Sex as a biological variable
Assignment of mice to treatment groups was performed through randomization of mice within each genotype for every litter and balanced for sex distribution. Similar findings are reported for both sexes. HUVECs were collected from umbilical cords without information of neonate donor’s sex.
Materials
The commercial sources for critical reagents and their catalog numbers are listed in Supplemental Table 1. Supplemental Table 2 lists all antibodies used. Supplemental Table 3 provides a list of sequences for RT-qPCR primers.
Mice
Genetics. Endothelial cell–specific, tamoxifen-inducible Socs3-knockout mice were generated by breeding B6.Tg(Cdh5-cre/ERT2)1Rha (Cdh5-CreERT2 endothelial driver) mice (38) with B6;129S4-Socs3tm1Ayos/J (Socs3fl/fl conditional knockout) (39) mice as described previously (19). Mice were backcrossed to a full C57BL/6J background by breeding to C57BL/6J mice (The Jackson Laboratory strain #000664) for at least 10 generations. TRAP mice were generated by removing a tdTomato transgene and breeding with B6.129S4-Gt(ROSA)26Sortm1(CAG-EGFP/Rpl10a,-birA)Wtp/J (Rosa26fsTRAP) mice (37) previously backcrossed to a C57BL/6J background (a gift from Patrick Murphy, University of Connecticut). Endothelial cell–specific TRAP WT and SOCS3iEKO mice were recently described (21, 22). Knockout, heterozygous, and control littermates were obtained by crossing Cre+; Rosa26fsTRAP+; Socs3fl/+ mice. Genotypes and sex were confirmed by PCR genotyping (Supplemental Table 4). All mice received tamoxifen (2 mg tamoxifen in 100 μL via intra-peritoneal (IP) injection) at 6–9 weeks old for 5 consecutive days. Deletion of target gene after tamoxifen was confirmed by tail digestion and PCR. All the experiments were conducted between 2 and 3 weeks after the end of tamoxifen treatment. Endothelial cell–specific STING knockout mice were previously reported (34). Gene deletion was induced by intraperitoneal injection of 2 mg tamoxifen in oil (100 μL) at 6–9 weeks of age for 3 consecutive days. Control mice received a similar amount of vehicle (oil) but no tamoxifen. Experiments were conducted 2 weeks after the end of tamoxifen treatment. 7-week-old B6.129S(Cg)-Stat1tm1Dlv/J (Stat1–/–, The Jackson Laboratory strain #012606) and age-matched WT C57Bl/6J mice were obtained from the Jackson Laboratory. Experiments were performed after a 2-week acclimation period.
Housing. Mice were housed in specific pathogen free rooms with 12-hour light/dark cycles and controlled temperature and humidity. Mice were kept in groups of 5 or less in Allentown cages with access to food and water ad libitum.

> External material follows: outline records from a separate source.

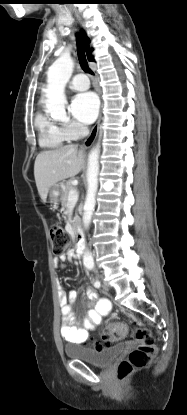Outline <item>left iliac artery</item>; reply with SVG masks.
<instances>
[{
    "label": "left iliac artery",
    "mask_w": 187,
    "mask_h": 415,
    "mask_svg": "<svg viewBox=\"0 0 187 415\" xmlns=\"http://www.w3.org/2000/svg\"><path fill=\"white\" fill-rule=\"evenodd\" d=\"M88 268H89L90 270H94V269H95L93 264H92V265H90V266H88ZM94 286H95L96 288H99V287H100V282H99V281H96V282L94 283Z\"/></svg>",
    "instance_id": "left-iliac-artery-1"
}]
</instances>
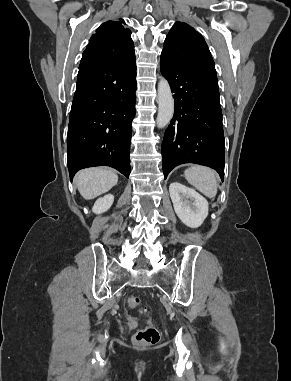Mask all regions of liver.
Masks as SVG:
<instances>
[{
  "instance_id": "obj_1",
  "label": "liver",
  "mask_w": 291,
  "mask_h": 381,
  "mask_svg": "<svg viewBox=\"0 0 291 381\" xmlns=\"http://www.w3.org/2000/svg\"><path fill=\"white\" fill-rule=\"evenodd\" d=\"M75 182L81 196L86 200H91L115 186L118 176L109 169L88 168L76 174Z\"/></svg>"
}]
</instances>
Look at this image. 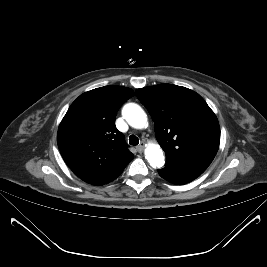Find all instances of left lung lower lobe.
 <instances>
[{"label": "left lung lower lobe", "instance_id": "left-lung-lower-lobe-1", "mask_svg": "<svg viewBox=\"0 0 267 267\" xmlns=\"http://www.w3.org/2000/svg\"><path fill=\"white\" fill-rule=\"evenodd\" d=\"M158 172L162 178L177 185H183L191 182L202 174L193 169L173 164L171 162H166L165 167L158 169Z\"/></svg>", "mask_w": 267, "mask_h": 267}]
</instances>
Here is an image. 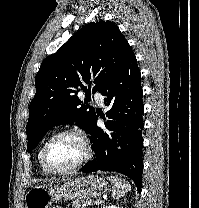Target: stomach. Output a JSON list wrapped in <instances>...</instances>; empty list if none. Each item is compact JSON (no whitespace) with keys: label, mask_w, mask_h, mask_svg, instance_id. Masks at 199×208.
<instances>
[{"label":"stomach","mask_w":199,"mask_h":208,"mask_svg":"<svg viewBox=\"0 0 199 208\" xmlns=\"http://www.w3.org/2000/svg\"><path fill=\"white\" fill-rule=\"evenodd\" d=\"M109 189L107 181L96 175L69 179L62 185H39L25 195V208H50L59 200H81L101 196ZM59 208V207H58Z\"/></svg>","instance_id":"0dacf381"}]
</instances>
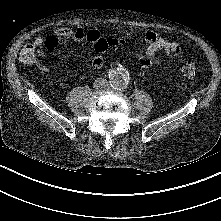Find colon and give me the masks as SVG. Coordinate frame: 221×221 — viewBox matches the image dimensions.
Segmentation results:
<instances>
[{"mask_svg": "<svg viewBox=\"0 0 221 221\" xmlns=\"http://www.w3.org/2000/svg\"><path fill=\"white\" fill-rule=\"evenodd\" d=\"M121 41L111 38H101L98 40L94 47L99 53L107 51L110 47H115L120 44ZM37 48L33 44L25 45L20 51V61L24 64H34L37 60ZM180 72L185 77H194L197 74V65L192 59L185 61L180 69Z\"/></svg>", "mask_w": 221, "mask_h": 221, "instance_id": "obj_1", "label": "colon"}]
</instances>
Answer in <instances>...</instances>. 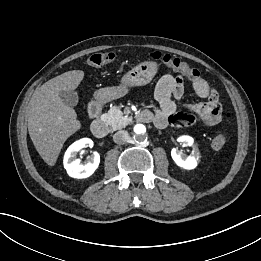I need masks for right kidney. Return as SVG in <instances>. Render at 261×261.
Returning a JSON list of instances; mask_svg holds the SVG:
<instances>
[{
  "instance_id": "right-kidney-1",
  "label": "right kidney",
  "mask_w": 261,
  "mask_h": 261,
  "mask_svg": "<svg viewBox=\"0 0 261 261\" xmlns=\"http://www.w3.org/2000/svg\"><path fill=\"white\" fill-rule=\"evenodd\" d=\"M93 142L89 138H83L68 147L65 152L63 164L69 176L73 178H87L98 168L100 155L95 152L91 159L85 163L77 158L78 152L85 147L92 146Z\"/></svg>"
}]
</instances>
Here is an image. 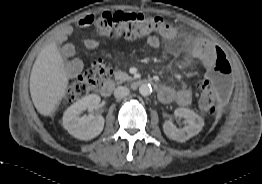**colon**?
<instances>
[{
  "label": "colon",
  "instance_id": "obj_1",
  "mask_svg": "<svg viewBox=\"0 0 262 184\" xmlns=\"http://www.w3.org/2000/svg\"><path fill=\"white\" fill-rule=\"evenodd\" d=\"M81 26H94L102 37L135 40L160 32L166 23L159 16H146L142 13L122 11L103 12L83 17ZM214 70L216 76L198 84L199 107L207 114L223 111L232 91L231 66L220 48H215ZM111 69L105 61L98 59L85 69L68 87L66 99L75 101L97 91L111 76Z\"/></svg>",
  "mask_w": 262,
  "mask_h": 184
}]
</instances>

Endotoxemic model. Severe, acute inflammation was induced by a single IP injection of a bolus of 250 μg/250 μL LPS. We previously reported that this dose led to 100% mortality in SOCS3iEKO mice, but is nonlethal in littermate WT Socs3 mice (19) and leads to substantial transcriptional changes in kidney and brain endothelium (21, 22). Control mice were given an IP injection of 250 μL of sterile saline solution. A severity scoring system was used to assess the response to LPS as previously published (19, 21, 22). Body weight (standard scale) and temperature (infrared thermometer at the base of the skull) were obtained prior to LPS or saline injection and immediately after scoring.
Experimental design. Mice from 10 litters were used in 6 independent SOCS3iEKO TRAP experiments. A mouse with a severity score=0 after LPS treatment was excluded from the studies. Two independent experiments from 4 litters were used for the STINGiEKO assays. Two independent experiments (n = 4 per group in each experiment) were performed on Stat1–/– mice. Assignment to the saline or LPS groups were performed through randomization of mice within each genotype for every litter and balanced for sex distribution. All handling, measurements, and scoring were performed blindly to treatment and genotype groups and based on mouse ID# (ear tags or tail tattoos). Experimental groups were unmasked at the end of each experiment.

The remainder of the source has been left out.